[[ Data to use open ]]

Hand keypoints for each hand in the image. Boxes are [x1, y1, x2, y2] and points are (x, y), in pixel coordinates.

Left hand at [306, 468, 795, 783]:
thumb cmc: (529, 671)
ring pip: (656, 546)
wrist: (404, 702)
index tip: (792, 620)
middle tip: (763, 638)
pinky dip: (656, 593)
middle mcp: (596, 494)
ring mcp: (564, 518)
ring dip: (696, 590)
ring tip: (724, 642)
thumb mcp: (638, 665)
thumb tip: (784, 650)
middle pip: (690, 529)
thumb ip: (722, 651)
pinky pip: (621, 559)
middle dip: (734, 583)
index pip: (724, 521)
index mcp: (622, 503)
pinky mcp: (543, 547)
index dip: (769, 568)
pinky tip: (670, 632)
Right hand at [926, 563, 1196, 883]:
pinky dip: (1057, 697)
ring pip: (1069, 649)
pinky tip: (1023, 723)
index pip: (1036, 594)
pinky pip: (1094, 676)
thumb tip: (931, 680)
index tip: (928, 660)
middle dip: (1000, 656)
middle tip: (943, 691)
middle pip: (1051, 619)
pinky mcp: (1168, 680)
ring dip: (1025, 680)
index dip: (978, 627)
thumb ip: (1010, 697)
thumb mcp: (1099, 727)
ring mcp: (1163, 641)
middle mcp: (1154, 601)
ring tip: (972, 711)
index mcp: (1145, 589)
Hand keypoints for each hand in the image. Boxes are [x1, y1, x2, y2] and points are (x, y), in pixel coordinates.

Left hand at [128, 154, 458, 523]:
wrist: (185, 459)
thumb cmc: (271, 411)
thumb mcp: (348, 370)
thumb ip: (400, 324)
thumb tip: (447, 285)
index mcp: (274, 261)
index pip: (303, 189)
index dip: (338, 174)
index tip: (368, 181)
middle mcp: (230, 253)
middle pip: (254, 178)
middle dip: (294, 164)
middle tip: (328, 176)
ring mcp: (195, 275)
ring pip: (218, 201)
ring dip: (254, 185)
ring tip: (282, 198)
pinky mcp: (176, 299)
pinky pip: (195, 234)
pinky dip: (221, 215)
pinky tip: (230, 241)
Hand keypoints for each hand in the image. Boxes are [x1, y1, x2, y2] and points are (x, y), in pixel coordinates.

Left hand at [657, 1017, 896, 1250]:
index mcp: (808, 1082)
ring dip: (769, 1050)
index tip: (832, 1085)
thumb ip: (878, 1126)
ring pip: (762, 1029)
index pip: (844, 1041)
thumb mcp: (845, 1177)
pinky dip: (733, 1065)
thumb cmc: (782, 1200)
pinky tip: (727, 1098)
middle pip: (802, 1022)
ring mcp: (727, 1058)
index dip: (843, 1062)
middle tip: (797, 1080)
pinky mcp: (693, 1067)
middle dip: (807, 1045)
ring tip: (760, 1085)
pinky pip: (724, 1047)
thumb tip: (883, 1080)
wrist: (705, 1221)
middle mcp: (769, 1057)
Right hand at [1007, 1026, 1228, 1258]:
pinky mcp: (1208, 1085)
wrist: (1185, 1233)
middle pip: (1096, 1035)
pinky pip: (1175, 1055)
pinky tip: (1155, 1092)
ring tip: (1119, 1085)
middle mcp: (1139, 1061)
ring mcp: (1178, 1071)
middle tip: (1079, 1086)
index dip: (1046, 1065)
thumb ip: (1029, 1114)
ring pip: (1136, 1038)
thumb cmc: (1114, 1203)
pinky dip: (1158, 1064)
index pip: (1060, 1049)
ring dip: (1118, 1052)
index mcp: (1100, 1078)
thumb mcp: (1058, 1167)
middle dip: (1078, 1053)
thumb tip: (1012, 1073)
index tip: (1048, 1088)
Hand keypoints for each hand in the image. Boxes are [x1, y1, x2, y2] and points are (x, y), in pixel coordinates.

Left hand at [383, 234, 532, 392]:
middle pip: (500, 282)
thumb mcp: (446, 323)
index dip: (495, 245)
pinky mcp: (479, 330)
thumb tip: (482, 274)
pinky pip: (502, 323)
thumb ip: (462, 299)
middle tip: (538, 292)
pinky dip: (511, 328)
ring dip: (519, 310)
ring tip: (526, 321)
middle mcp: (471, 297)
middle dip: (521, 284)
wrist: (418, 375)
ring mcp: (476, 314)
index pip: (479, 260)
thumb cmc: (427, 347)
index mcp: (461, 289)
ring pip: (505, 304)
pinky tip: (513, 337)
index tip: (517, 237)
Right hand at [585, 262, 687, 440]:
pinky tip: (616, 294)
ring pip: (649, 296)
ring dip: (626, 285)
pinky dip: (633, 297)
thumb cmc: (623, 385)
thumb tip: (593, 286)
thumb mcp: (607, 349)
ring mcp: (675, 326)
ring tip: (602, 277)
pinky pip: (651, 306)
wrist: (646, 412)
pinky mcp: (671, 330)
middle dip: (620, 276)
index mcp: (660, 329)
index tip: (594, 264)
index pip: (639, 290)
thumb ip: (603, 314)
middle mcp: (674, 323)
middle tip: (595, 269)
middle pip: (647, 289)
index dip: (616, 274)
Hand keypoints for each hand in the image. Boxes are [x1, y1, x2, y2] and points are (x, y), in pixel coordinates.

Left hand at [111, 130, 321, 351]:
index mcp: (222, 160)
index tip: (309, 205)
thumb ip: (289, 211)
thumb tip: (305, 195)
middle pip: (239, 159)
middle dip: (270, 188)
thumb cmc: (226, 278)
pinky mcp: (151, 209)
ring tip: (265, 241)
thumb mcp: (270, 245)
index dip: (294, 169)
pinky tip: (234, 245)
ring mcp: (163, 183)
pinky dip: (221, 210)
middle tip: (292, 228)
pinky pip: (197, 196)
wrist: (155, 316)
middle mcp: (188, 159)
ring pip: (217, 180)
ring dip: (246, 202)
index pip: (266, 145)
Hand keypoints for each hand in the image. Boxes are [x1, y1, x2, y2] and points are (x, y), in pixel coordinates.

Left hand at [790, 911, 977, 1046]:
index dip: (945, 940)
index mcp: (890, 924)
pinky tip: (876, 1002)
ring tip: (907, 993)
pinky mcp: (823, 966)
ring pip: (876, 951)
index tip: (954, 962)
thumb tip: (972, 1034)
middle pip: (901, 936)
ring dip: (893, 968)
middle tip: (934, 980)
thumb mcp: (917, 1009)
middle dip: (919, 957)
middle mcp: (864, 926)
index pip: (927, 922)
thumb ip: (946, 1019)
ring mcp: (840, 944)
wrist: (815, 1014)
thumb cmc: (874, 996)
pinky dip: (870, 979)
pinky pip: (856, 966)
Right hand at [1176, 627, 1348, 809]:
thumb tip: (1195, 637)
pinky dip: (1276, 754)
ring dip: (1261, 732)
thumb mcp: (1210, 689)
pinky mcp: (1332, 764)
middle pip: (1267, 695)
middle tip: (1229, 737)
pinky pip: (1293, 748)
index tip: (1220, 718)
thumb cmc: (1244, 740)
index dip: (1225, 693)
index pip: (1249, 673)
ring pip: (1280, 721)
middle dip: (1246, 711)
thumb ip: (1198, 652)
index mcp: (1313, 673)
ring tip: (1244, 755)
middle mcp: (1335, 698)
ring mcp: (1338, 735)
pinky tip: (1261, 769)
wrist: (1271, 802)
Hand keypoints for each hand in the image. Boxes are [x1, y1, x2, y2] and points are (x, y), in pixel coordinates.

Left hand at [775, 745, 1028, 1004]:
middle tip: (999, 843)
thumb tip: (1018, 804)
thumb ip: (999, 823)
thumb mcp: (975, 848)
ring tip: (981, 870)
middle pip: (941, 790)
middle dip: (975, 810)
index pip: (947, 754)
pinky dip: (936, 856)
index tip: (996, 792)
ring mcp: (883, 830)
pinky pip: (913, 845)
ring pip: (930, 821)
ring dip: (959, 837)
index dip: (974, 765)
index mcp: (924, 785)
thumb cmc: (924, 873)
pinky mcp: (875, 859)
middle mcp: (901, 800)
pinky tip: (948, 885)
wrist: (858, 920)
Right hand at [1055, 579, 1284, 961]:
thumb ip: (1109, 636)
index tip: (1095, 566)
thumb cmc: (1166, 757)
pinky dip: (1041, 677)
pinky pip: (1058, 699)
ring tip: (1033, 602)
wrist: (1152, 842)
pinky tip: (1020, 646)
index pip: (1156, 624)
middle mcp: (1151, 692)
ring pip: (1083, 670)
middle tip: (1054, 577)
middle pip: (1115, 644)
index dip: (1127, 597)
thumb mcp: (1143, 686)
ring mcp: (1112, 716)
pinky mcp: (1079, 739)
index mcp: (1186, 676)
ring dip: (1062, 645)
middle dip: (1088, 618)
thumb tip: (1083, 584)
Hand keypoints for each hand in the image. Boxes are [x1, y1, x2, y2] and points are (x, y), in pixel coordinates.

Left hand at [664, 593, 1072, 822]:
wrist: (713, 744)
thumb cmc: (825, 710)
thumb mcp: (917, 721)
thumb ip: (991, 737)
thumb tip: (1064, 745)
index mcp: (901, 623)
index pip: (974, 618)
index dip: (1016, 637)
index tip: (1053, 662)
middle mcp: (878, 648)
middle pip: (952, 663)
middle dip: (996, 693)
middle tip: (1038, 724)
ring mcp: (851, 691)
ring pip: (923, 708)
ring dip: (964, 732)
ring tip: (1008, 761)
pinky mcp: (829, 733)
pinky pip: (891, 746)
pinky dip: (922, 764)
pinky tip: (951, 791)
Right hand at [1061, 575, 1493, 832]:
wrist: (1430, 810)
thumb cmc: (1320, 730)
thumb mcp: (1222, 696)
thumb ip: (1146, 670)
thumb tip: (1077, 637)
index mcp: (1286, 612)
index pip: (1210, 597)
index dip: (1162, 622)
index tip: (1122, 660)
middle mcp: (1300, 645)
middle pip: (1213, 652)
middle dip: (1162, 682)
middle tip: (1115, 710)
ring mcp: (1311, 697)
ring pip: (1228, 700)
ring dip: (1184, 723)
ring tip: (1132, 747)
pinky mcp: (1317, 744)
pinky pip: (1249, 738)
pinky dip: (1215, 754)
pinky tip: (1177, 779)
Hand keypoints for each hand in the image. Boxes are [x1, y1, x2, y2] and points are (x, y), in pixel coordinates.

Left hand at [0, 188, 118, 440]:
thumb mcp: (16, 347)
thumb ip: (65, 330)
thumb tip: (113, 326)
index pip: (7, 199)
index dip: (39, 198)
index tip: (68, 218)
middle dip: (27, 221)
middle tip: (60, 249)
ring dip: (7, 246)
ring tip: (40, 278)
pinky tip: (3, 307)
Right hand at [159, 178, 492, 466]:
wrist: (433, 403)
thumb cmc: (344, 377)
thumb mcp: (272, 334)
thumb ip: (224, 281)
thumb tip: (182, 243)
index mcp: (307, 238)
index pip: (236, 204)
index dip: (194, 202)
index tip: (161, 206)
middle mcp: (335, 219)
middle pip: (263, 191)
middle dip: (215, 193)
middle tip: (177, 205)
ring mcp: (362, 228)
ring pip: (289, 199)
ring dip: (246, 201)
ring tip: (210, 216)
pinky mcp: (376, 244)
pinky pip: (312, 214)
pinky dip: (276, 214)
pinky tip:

[[ Data to use closed ]]

Activity: Keep to the lines above, from the first one through the line where "index mcp: (622, 503)" appears, and copy them exactly.

Exercise output:
Hand keypoints for each hand in the image. Boxes are [x1, y1, x2, y2] and points are (x, y), in pixel coordinates.

Left hand at [306, 468, 795, 783]:
thumb cmc: (529, 671)
ring pip: (656, 546)
wrist: (404, 702)
index tip: (792, 620)
middle tip: (763, 638)
pinky dip: (656, 593)
middle mcp: (596, 494)
ring mcp: (564, 518)
ring dip: (696, 590)
ring tip: (724, 642)
thumb mcp: (638, 665)
thumb tip: (784, 650)
middle pip: (690, 529)
thumb ip: (722, 651)
pinky pip: (621, 559)
middle dip: (734, 583)
index pip: (724, 521)
index mcp: (622, 503)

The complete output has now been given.